Work to complete » Copy the text lines of every record below word for word, leaving the pictures out of your answer.

Data shown »
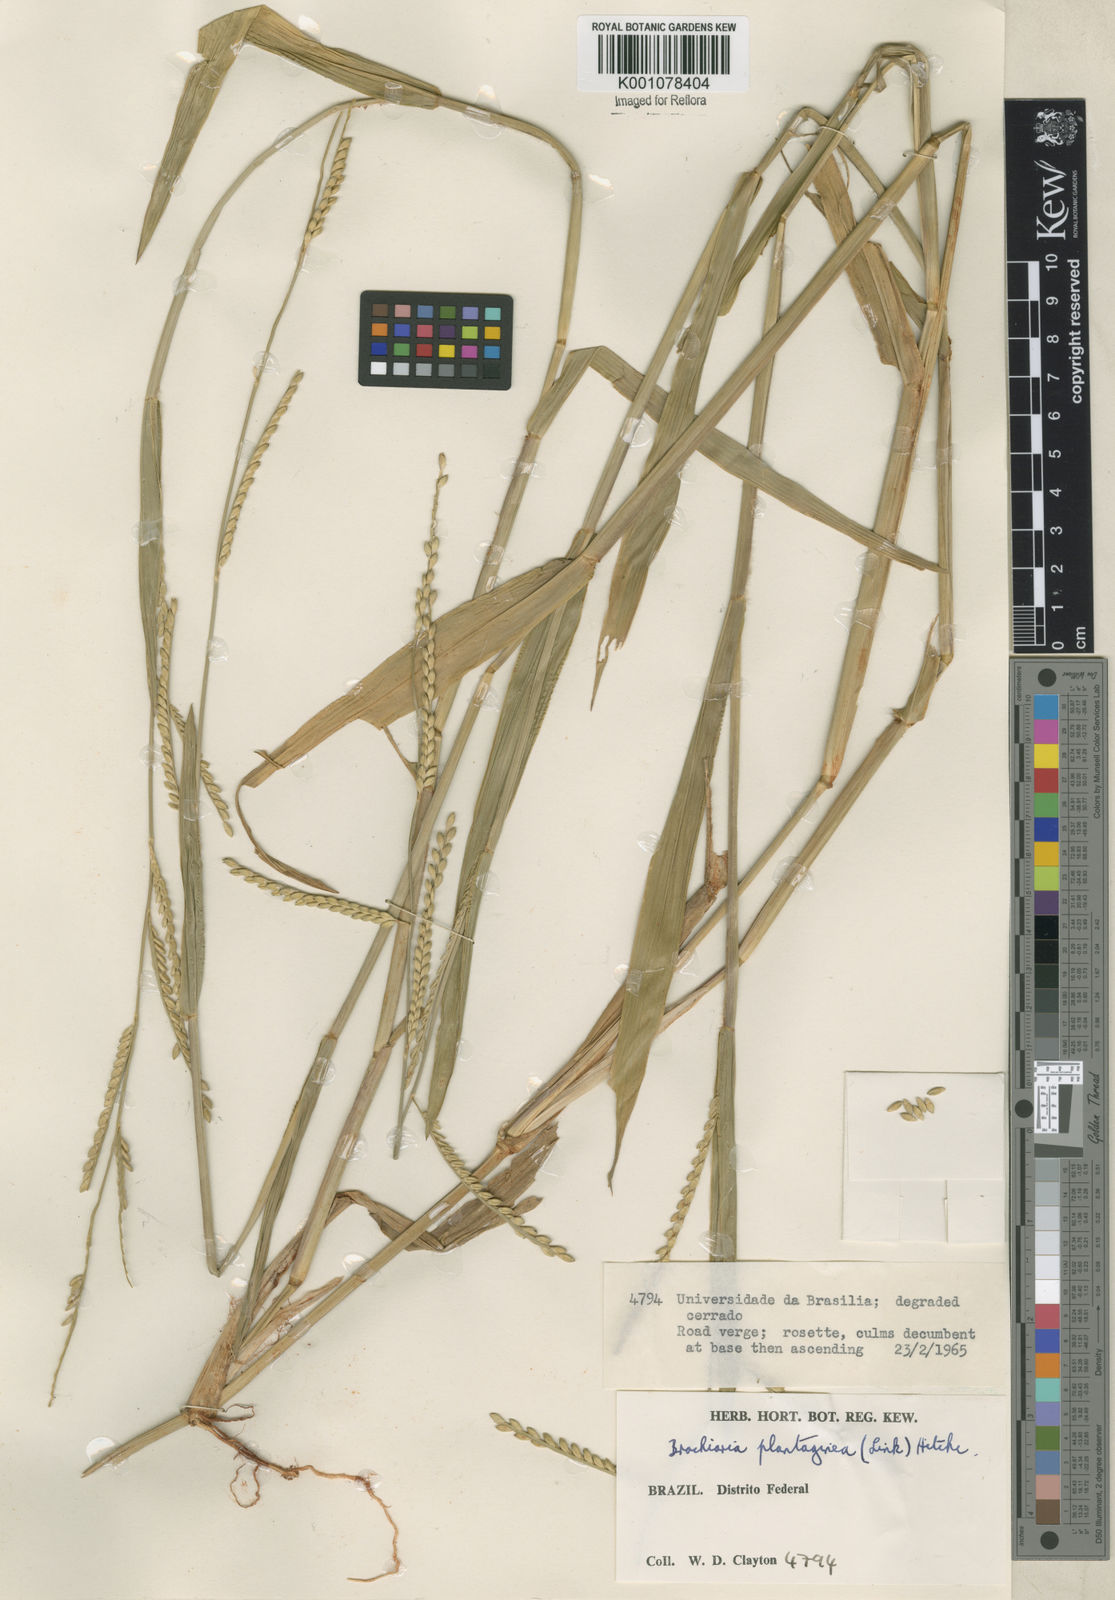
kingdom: Plantae
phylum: Tracheophyta
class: Liliopsida
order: Poales
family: Poaceae
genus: Urochloa
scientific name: Urochloa plantaginea
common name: Plantain signalgrass
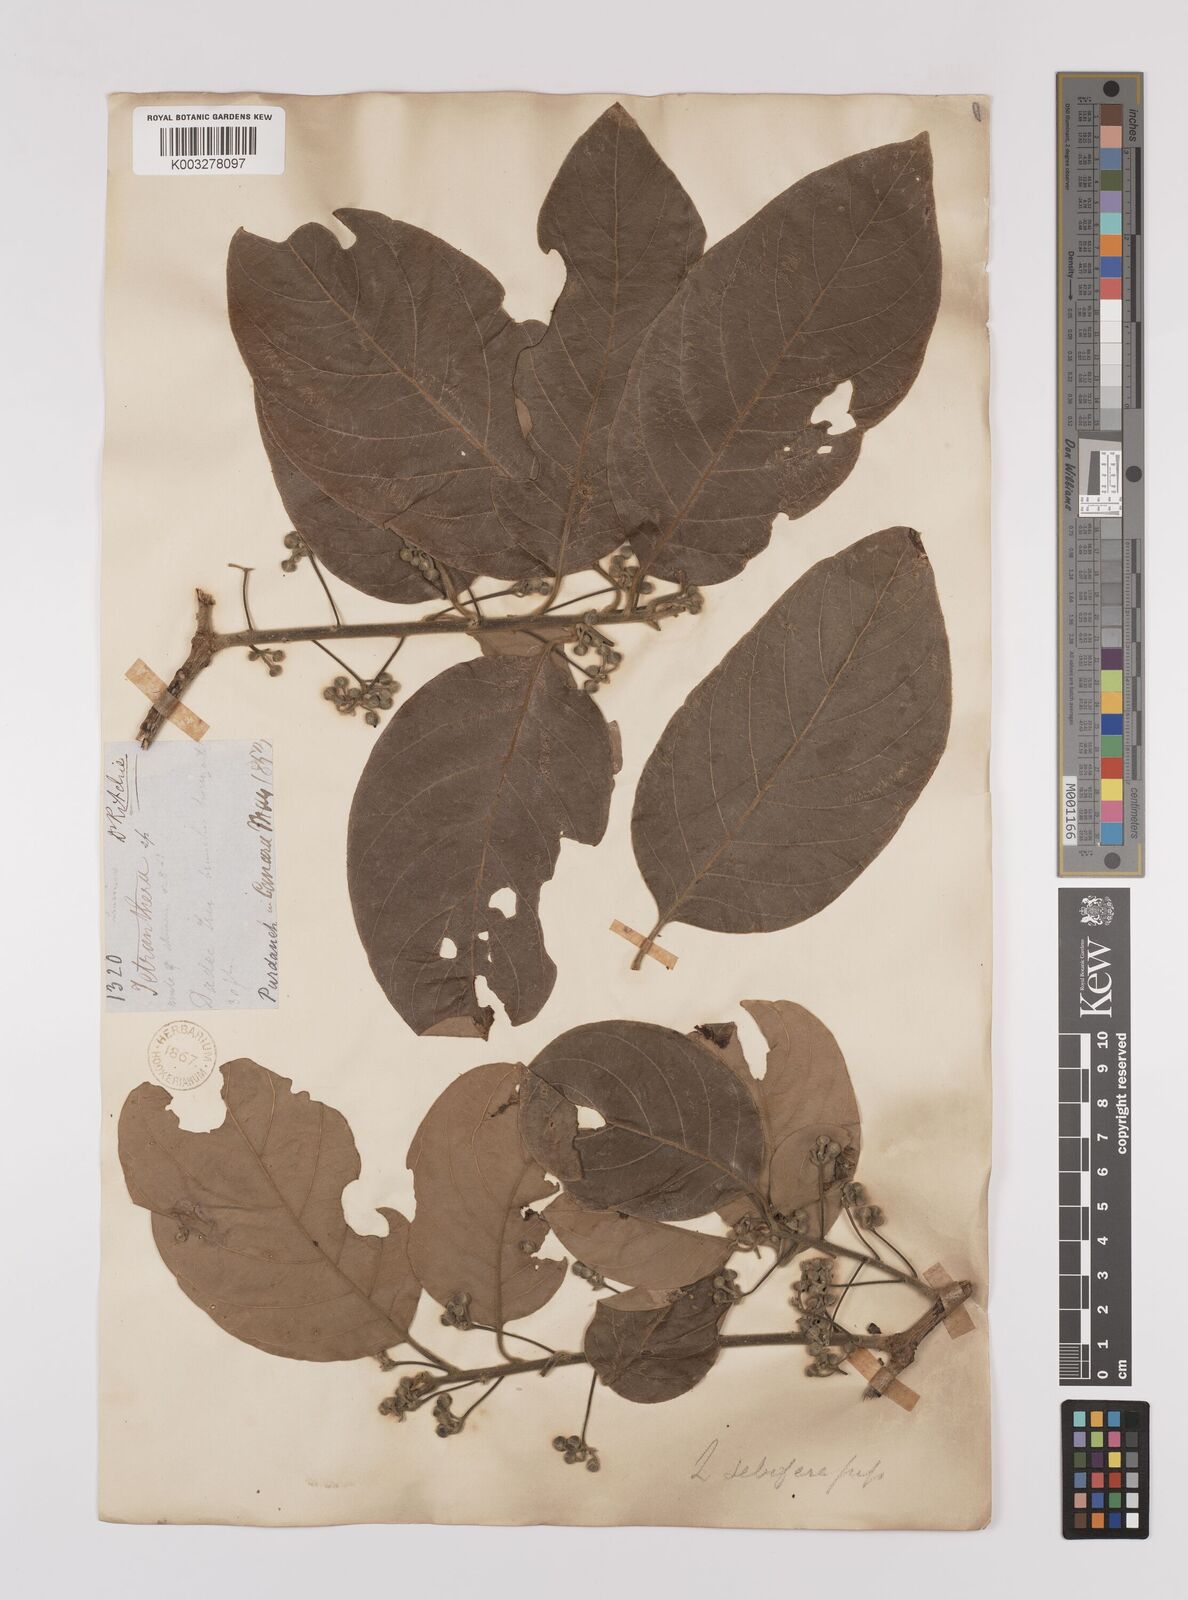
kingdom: Plantae
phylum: Tracheophyta
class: Magnoliopsida
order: Laurales
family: Lauraceae
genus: Litsea
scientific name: Litsea
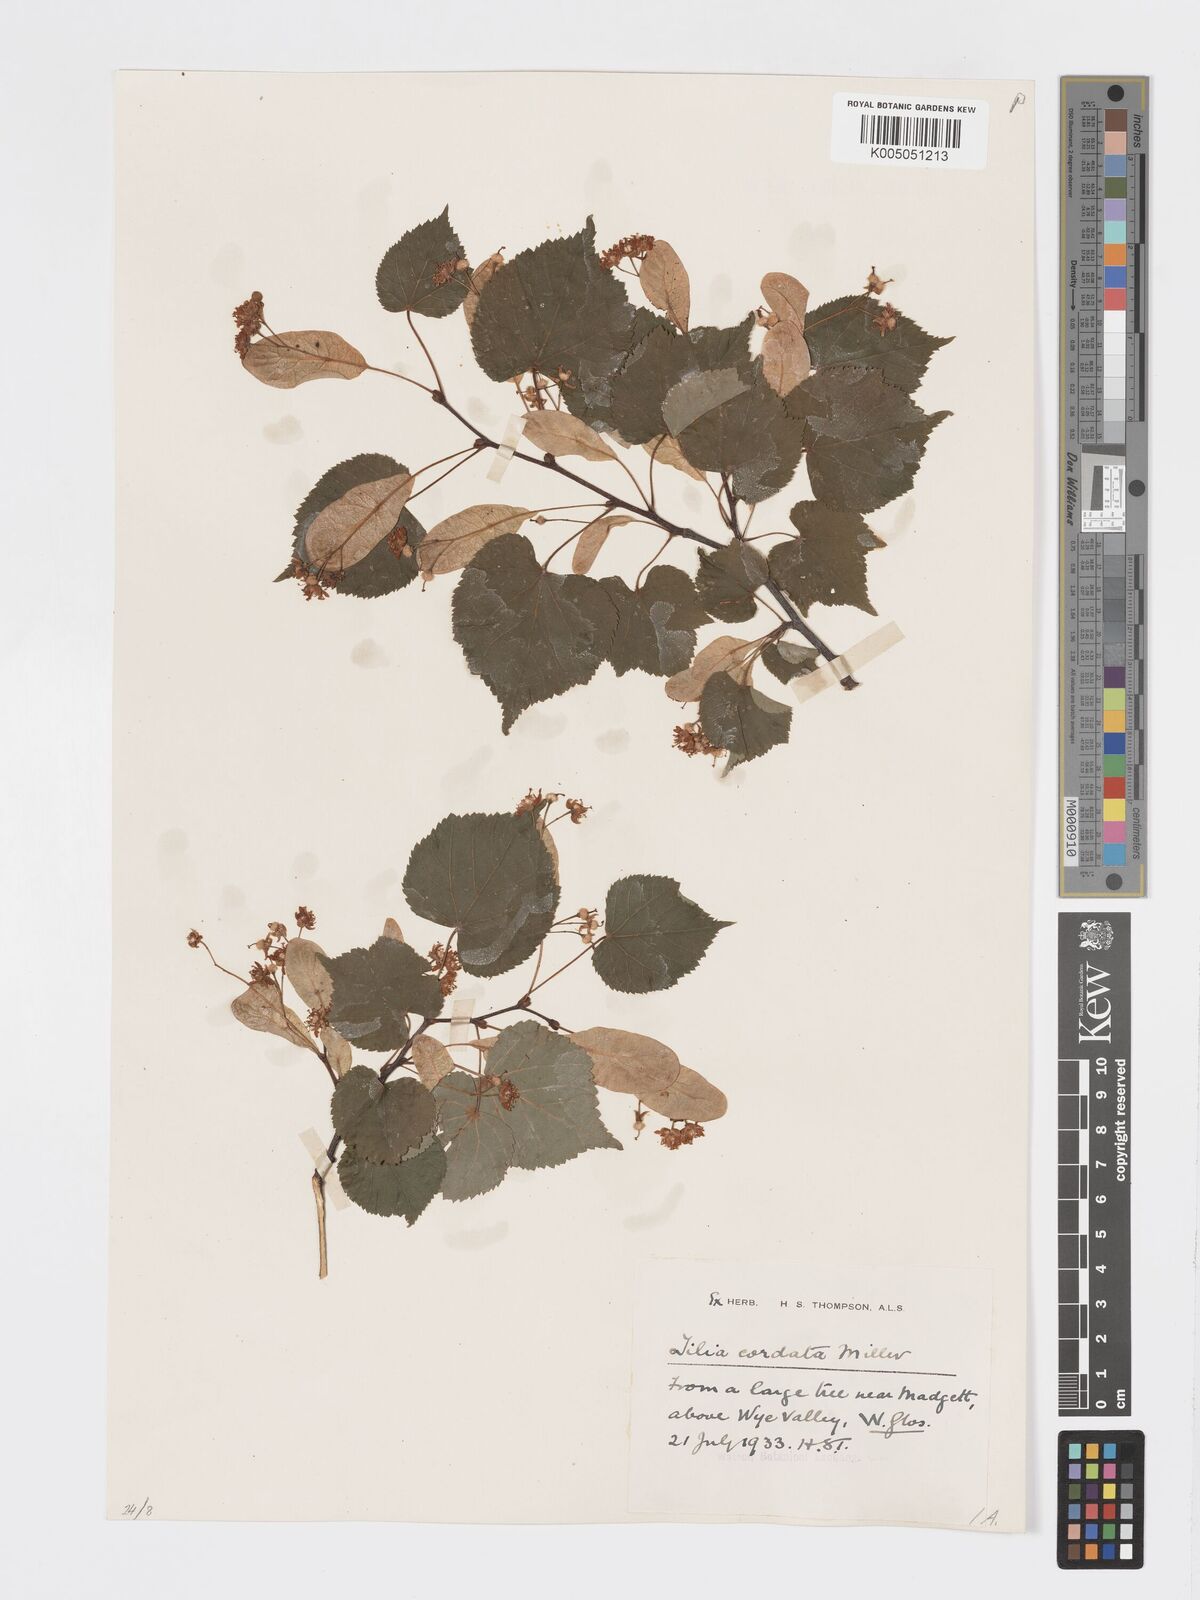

Exercise output »
kingdom: Plantae
phylum: Tracheophyta
class: Liliopsida
order: Poales
family: Poaceae
genus: Urochloa
scientific name: Urochloa plantaginea
common name: Plantain signalgrass
kingdom: Plantae
phylum: Tracheophyta
class: Magnoliopsida
order: Laurales
family: Lauraceae
genus: Litsea
scientific name: Litsea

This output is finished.